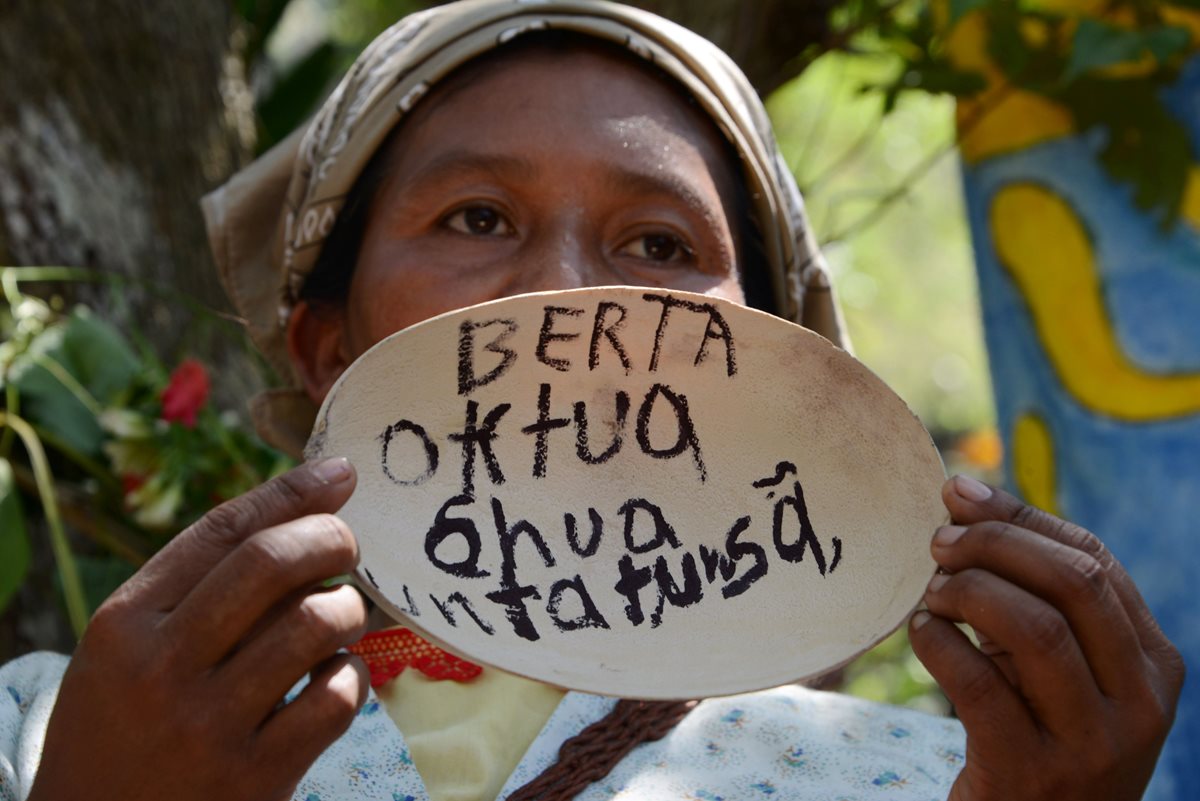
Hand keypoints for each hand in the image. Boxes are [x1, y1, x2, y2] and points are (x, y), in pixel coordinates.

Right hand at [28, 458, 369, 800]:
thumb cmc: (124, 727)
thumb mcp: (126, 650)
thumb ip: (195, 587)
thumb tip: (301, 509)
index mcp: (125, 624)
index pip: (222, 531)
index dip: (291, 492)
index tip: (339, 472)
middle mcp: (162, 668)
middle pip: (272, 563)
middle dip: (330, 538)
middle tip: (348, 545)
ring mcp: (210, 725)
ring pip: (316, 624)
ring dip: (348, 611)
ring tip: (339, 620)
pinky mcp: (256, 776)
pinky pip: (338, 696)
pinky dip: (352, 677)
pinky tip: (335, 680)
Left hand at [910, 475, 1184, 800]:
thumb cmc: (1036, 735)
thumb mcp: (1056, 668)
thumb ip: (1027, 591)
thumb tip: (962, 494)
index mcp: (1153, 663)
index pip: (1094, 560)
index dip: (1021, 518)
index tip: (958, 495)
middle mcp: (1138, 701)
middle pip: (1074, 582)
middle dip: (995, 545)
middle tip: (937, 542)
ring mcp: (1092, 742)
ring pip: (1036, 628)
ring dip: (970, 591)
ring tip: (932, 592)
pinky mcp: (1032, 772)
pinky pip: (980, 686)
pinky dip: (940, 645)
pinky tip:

○ ○ ○ ○ ○

> _Exercise requirements_
Looking at the records above, say how many lines contain the string "thumb". Give the number and no other words.

> _Solution below_
8